As the shine wore off, I finally mustered the courage to inform my father that I’ll track back from my chosen path and will not prepare for the entrance exam next year. I then went on to live an average 12th grader’s life, although always inferior to what my contemporaries were up to.

 

But once the 12th board CBSE results were announced, it suddenly came to me that there is no other way to life for an engineering aspirant without facing the wrath of IIT-JEE preparations. It entailed taking a gap year to prepare for the exam for another year after school. Despite putting in dozens of hours, I still couldn’t make it and realised that my friends had moved on so far ahead in life.
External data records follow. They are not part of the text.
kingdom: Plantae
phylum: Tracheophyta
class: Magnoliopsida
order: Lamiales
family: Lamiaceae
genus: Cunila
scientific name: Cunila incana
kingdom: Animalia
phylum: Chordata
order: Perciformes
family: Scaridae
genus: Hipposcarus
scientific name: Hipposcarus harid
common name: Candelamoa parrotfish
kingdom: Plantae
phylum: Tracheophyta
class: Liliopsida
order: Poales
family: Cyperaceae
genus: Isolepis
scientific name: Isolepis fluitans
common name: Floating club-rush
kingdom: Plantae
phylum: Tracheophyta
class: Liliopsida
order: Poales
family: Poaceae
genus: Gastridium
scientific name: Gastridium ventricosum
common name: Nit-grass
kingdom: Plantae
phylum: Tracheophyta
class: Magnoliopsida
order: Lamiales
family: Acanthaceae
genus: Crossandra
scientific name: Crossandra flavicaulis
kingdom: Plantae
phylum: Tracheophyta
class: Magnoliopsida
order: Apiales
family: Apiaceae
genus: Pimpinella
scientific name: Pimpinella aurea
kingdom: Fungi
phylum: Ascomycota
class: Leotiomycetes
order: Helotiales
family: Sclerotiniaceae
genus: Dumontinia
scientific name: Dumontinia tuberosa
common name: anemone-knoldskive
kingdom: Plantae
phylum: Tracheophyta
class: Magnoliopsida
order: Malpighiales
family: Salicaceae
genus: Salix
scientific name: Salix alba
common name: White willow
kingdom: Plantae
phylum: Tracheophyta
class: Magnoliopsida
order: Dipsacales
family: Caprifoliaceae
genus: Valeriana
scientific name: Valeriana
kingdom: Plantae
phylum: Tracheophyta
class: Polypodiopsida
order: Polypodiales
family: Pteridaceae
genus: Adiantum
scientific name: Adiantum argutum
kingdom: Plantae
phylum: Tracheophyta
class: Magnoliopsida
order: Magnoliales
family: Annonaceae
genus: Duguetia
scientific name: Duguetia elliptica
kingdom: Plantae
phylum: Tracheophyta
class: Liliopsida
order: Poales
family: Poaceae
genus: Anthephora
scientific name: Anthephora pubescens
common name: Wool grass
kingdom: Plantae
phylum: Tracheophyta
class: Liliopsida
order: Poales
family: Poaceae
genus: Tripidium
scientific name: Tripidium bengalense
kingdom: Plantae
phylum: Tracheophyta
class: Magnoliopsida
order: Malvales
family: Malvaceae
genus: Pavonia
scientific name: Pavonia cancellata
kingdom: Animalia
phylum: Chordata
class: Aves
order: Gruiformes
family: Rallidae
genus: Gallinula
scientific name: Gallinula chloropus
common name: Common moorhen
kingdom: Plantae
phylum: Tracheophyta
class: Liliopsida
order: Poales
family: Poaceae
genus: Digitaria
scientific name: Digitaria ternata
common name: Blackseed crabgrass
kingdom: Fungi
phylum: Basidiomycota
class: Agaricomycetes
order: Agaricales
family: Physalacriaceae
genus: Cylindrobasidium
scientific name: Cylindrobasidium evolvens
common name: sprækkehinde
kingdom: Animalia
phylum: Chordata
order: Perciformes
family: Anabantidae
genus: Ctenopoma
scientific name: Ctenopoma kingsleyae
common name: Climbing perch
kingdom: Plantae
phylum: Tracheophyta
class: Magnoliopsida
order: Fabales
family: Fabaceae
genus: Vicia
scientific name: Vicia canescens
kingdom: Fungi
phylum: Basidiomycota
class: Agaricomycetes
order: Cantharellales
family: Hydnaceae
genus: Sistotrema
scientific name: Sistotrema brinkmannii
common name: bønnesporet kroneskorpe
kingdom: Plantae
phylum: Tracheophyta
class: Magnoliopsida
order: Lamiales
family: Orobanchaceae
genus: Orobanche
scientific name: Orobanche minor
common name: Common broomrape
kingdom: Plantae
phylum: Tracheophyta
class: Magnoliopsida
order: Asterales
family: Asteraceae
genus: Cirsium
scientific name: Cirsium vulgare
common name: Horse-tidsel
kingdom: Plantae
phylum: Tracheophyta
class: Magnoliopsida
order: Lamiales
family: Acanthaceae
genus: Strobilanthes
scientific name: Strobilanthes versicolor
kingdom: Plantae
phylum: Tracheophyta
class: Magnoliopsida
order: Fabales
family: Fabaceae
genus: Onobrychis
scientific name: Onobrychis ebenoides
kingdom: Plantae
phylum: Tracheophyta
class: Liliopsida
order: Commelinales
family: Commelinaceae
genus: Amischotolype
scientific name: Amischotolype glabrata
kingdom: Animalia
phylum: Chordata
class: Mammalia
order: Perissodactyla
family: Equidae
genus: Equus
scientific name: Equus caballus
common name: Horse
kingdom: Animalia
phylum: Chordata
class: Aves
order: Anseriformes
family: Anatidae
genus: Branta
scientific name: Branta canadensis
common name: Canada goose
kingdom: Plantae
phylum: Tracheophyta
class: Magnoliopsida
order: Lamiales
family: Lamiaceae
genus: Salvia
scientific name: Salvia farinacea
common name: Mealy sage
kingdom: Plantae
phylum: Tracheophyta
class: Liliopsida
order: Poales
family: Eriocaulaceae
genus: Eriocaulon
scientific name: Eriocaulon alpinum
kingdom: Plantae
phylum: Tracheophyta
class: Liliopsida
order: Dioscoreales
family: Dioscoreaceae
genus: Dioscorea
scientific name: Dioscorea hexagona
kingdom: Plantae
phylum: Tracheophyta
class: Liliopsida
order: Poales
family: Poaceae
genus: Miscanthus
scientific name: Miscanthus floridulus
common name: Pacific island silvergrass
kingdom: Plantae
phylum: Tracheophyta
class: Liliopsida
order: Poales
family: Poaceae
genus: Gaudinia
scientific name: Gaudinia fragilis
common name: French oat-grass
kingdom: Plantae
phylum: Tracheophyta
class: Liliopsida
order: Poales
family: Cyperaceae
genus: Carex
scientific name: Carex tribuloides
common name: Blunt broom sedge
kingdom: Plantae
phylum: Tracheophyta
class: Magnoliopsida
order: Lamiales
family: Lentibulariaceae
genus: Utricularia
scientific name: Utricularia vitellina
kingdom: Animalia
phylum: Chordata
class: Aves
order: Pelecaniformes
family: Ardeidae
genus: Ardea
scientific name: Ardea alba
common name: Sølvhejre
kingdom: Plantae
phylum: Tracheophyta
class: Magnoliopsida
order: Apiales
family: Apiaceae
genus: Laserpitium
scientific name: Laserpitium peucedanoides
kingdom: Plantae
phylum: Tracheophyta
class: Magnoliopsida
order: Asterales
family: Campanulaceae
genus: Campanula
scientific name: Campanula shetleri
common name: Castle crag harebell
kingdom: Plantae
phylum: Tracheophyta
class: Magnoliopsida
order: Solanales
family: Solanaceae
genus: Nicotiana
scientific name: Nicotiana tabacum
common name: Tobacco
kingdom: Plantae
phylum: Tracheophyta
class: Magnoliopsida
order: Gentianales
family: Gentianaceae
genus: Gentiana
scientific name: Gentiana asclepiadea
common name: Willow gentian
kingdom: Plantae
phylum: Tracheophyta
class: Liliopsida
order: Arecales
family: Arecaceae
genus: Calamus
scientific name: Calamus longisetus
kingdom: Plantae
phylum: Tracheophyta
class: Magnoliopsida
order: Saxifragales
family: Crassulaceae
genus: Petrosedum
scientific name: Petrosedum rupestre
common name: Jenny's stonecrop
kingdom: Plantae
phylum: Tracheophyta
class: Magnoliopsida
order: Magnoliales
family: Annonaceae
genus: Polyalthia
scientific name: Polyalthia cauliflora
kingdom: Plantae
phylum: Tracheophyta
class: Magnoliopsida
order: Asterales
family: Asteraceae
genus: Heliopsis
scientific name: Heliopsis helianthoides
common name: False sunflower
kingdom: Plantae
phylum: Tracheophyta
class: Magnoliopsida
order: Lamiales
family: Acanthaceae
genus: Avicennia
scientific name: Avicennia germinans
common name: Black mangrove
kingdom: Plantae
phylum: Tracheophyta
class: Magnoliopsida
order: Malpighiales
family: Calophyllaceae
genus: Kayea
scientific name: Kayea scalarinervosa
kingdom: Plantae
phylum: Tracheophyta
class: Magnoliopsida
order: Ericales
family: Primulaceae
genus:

They would be earning heaps of money within some years and I’m here unsure of whether I’ll even make it past college.

 

After getting admitted to a second-grade engineering college, it took at least two years for me to get over this trauma of failure in life; that, in addition to a curtailed social life and many extra kilos of fat on my body during the preparations.

 

Need for correction

 

Today, one might laugh my story off as a thing of the past, where people had limited awareness and a dearth of choices. They might even call me a whiner because I wasn’t good enough and am supposedly making excuses for my failure. I have no qualms in being guilty as charged at this age today and I’m even ready to withdraw any unfair criticism of the coaching classes, who actually didn’t come to my doorstep to invite me for admission. It was by choice that I took that road.

 

But my heart goes out to all the kids who couldn’t cross the final hurdle in this year’s results. I can deal with that resulting trauma as an adult today, but there’s very little support for the young ones out there, who will be subjected to Sharma-ji-ka-beta-esque comparisons and will gradually develop a complex, which some of them could well be unable to cope with even for the rest of their lives.

 

So dear parents and educationists, people like me might not be the Nandan Nilekanis or the Sachin Bansals or even the Rahul Yadavs of the world, but we’re not doing too bad either. It’s a plea to let kids be kids at this age and just ensure that they become good human beings, without comporting on their childhoods. The rest will follow.